# Recurrir a la fuerza



## Oceanboy

Hola amigos,

Como dirían en alemán: tendremos que recurrir a la fuerza como última opción?

Wir müssen als letzte Option zu Kraft???greifen.

Muchas gracias por su ayuda


----------



## bwprius

Die Anwendung von Gewalt ist die letzte Option für jeden Präsidenten. 

Atomstreit: Bush schließt Schlag gegen Iran nicht aus - DER SPIEGEL - Politik


----------



## Oceanboy

Perdón pero no entiendo tu respuesta. 
Igual muchas gracias por tu sugerencias


----------



## Peterdg

Utilizando la sugerencia de bwprius: "Als letzte Option werden wir Gewalt anwenden müssen."

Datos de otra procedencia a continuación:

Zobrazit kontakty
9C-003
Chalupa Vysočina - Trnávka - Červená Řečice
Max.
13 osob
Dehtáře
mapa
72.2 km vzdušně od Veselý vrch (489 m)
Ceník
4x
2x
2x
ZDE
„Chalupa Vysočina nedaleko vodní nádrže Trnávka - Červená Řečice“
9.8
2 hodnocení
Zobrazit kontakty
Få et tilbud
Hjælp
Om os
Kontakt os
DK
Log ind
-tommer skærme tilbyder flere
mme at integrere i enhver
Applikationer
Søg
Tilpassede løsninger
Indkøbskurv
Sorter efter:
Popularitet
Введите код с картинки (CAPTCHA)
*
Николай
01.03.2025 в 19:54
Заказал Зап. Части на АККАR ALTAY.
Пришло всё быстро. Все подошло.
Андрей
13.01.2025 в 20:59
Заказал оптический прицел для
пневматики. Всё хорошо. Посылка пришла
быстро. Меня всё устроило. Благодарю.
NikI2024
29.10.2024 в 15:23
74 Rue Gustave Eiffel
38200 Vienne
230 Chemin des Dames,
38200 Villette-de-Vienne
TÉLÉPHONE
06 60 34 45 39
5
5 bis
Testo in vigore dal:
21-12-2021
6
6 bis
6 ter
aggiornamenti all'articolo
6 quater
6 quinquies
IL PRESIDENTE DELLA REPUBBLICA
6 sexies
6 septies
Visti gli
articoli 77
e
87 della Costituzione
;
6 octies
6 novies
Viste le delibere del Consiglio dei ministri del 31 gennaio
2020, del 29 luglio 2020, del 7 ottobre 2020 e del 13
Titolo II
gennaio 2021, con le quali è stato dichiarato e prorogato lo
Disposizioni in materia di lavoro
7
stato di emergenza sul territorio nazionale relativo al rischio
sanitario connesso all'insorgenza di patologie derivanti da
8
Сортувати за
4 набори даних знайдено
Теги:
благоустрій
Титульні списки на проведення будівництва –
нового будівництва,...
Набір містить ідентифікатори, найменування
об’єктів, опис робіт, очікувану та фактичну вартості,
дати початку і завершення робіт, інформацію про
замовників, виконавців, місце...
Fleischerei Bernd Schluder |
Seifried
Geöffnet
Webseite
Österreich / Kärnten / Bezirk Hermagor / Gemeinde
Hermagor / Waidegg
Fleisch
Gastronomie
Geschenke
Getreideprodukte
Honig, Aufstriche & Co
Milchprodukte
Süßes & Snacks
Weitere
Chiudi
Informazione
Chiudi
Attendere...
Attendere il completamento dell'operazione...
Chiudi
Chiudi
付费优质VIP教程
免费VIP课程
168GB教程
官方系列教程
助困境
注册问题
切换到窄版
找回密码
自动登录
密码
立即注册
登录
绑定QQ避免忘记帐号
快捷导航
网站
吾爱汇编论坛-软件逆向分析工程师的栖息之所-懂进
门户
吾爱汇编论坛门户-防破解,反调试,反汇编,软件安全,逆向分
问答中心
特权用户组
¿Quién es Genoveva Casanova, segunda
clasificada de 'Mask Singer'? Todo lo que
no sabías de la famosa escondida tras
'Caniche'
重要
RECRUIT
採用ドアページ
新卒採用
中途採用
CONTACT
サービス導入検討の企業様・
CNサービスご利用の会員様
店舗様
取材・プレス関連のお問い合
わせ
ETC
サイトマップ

Si eso no vale, seguro que @bwprius lo corregirá.


----------



## Oceanboy

Muchas gracias. 

Zu etwas greifen? Podría funcionar en esta frase ?


----------



## Alemanita

Recurrir a algo es, efectivamente, auf etwas zurückgreifen, pero con algo abstracto como Kraft o Gewalt no funciona. Es por eso que los compañeros te ofrecieron otra manera de expresar lo que querías decir, "Gewalt anwenden".
 "zu etwas greifen" a mí me suena sólo con "Mitteln", p.ej. zu anderen/härteren Mitteln greifen
Un saludo.


----------



## anahiseri

Yo pondría
"Als letzte Wahl werden wir Gewalt anwenden müssen."


----------